Düsseldorf. Parallel zum großen Toten-Hosen-Fest im Rheinstadion zeigt der 75-jährige Punk-Opa Iggy Pop ebenfalls in Düsseldorf, was mit Punk gemeint ist.
Hennes Bender, Ruhrpott-Comedian, fasst es so zusammen: „Während einige von Euch gestern bei den „Toten Hosen“ waren, war ich zeitgleich ein paar Meter entfernt bei einem Punk-Konzert!“ Und weiß Gott, der Mann hat recht. Gewiss, bei Iggy Pop ist mittlerweile der Saal bestuhlt. Man fragt sich allerdings, warum. In der Mitsubishi-Electric-Halle hielt es keinen auf den Sitzen, nach drei Akkorden stürmten die Menschen zur Bühne – und beim dritten Song auf eben diese, so dass der kleine, große Mann aus Michigan im Trubel fast nicht mehr auszumachen war.
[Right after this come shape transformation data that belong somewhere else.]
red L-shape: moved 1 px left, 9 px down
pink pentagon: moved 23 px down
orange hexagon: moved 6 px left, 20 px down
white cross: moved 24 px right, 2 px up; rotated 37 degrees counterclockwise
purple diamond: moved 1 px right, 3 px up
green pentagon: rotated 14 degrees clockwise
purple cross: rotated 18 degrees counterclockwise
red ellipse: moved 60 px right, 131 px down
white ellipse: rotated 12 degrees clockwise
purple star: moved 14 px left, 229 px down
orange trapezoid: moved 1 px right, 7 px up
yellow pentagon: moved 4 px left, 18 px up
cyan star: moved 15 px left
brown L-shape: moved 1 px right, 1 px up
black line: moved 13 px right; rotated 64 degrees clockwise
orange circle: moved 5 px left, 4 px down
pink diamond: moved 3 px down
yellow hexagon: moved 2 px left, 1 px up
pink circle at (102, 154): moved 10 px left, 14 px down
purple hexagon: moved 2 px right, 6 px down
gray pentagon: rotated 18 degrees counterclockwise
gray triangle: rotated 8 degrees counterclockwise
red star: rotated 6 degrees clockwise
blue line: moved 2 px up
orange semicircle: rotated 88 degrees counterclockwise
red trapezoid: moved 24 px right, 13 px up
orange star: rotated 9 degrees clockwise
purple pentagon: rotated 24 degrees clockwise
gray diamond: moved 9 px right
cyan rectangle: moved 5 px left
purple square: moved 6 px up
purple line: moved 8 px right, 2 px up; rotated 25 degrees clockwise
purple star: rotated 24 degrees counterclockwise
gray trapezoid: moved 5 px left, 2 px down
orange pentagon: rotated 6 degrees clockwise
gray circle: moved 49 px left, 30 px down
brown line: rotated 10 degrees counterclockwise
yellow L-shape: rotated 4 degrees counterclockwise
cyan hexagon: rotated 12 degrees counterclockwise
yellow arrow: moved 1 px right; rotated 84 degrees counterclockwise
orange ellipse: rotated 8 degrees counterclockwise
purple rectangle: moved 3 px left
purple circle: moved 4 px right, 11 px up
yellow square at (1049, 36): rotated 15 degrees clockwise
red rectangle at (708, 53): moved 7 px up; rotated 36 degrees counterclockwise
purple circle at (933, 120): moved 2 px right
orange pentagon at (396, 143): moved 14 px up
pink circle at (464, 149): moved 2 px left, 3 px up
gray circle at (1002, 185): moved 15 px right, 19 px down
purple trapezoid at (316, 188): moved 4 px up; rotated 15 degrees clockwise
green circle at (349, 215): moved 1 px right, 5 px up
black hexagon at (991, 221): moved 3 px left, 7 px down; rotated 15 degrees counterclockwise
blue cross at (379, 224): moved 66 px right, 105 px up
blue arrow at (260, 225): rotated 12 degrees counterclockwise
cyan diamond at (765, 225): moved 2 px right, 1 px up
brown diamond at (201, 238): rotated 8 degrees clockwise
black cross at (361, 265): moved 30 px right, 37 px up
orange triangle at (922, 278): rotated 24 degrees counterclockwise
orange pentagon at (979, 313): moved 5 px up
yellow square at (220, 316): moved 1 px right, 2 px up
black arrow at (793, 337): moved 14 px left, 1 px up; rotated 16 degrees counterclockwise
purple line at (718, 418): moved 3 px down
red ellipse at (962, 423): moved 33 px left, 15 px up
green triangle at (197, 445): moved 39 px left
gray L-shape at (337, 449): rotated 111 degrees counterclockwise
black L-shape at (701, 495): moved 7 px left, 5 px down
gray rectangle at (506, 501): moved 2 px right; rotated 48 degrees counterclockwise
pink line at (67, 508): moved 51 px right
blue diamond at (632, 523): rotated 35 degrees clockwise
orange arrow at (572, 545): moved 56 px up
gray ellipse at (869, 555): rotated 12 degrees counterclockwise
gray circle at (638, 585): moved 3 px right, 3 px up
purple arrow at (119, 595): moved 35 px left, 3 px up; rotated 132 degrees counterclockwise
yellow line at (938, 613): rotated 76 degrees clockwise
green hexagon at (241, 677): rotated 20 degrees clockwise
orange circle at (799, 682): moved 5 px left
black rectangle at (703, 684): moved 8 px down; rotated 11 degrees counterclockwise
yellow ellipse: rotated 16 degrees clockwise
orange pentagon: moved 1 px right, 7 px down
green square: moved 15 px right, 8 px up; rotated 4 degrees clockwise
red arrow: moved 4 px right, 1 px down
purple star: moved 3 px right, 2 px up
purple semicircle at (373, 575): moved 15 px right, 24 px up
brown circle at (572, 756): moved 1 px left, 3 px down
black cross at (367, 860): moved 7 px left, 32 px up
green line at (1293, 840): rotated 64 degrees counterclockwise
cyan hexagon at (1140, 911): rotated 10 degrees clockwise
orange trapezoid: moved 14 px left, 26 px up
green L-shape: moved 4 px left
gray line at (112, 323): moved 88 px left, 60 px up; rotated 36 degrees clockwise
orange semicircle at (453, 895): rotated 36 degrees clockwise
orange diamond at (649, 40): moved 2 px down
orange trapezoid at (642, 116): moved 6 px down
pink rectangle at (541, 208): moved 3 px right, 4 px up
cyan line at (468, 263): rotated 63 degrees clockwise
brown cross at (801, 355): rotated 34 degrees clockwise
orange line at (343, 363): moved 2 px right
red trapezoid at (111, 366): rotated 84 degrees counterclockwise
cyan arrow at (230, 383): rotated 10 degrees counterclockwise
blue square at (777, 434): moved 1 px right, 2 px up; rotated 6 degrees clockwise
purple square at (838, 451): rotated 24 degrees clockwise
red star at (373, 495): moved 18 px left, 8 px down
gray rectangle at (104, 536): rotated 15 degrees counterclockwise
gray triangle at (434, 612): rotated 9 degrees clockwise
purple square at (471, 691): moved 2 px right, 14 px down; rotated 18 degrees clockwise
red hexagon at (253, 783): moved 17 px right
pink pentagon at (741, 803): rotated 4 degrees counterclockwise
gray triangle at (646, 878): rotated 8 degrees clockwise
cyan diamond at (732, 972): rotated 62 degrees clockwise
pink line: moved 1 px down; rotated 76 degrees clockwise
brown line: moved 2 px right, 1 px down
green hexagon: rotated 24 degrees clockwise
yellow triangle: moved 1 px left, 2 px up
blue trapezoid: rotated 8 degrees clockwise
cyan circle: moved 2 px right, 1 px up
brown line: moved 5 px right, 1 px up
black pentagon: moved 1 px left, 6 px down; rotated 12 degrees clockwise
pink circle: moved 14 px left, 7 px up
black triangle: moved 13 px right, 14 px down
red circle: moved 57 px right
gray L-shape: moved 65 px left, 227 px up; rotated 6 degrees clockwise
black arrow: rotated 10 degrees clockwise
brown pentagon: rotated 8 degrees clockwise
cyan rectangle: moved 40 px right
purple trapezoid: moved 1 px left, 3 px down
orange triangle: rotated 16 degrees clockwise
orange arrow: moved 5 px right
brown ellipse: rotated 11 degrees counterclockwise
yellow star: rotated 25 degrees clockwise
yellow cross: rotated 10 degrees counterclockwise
Aber wer traut sich schon, auf dem Hintern sitzen zu bleiben, wenn da jemand mit 75 Jahren auf die Bühne gehinkt kommt, aber eine Energie verströmt, als wäre Punk gerade erfunden worden und nach 30 Sekunden das schwarze Jackett in die Ecke pfeffert und mit nacktem Oberkörper über die Bühne berserkert als gäbe es kein Morgen. Nun, so hat er ja auch zwei Jahrzehnte gelebt, bis er annähernd vernünftig wurde.
Das Publikum ist mindestens so erschöpft wie der Meister
Egal ob „Five Foot One“ oder etwas mehr: Der Mann hat die Bühnenpräsenz, um das selbst entfesselte Chaos auch wieder zu bändigen: Nach den drei ersten heftigen Einschlägen der anfangs etwas überlauten Band, bittet er die Fans höflich von der Bühne. Es geht mit „The Endless Sea“ kurz besinnlich weiter, um dann mit „Death Trip“ und „Gimme Danger“ wieder auf die Tube zu drücken. Erst nach „Lust for Life“, „The Passenger“ und „I wanna be your dog“ kehrt Ruhe ein: ein knappes Stündchen ist rum und offenbar ist das Publikum mindestens so erschöpft wie der Meister. Es gibt kein großes Zugaben-Gejohle, alle wissen: das war es noch nicht.
So beginnt der musikalisch deutlich spannendere zweite Teil des Abends, an dem die siebenköpfige Band mit ihren zwei Bläsern mehr Raum für Klang und Entfaltung bekommt. Mit „Sister Midnight“ und dem neuen Song „James Bond“ sowie „Hero“ (von den Krautrockern „Neu!“) geborgt, wird es an diesem Abend dann musikalisch deutlich ausgefeilter.
Iggy Pop lässt seine Stimme, die zwischen finsterem Erzählton und kräfigem Punk-Shout wechselt wie kaum eine zweite, tatsächlich richtig singen. Und wenn dann mal ausgerechnet bei „I’m sick of you“, das er nahezu balladesk entfaltet, das Mikro streikt, wird eben in aller Ruhe noch einmal von vorn begonnen.
Insofern endet nach gut anderthalb Stunden ein dramaturgisch ungewöhnlich aufgebautes Konzert mit Eskalation am Anfang und ausgefeilten Klang am Ende. Aber Iggy wäre nicht Iggy und Punk vielleicht doch tot, wenn er nicht zum Finale mit „Search and Destroy“ es noch einmal zerstörerisch laut würde. Für ihn wie für die Fans gilt an diesem Abend: Gesucht, gefunden, aber nicht kaputtzukriegen.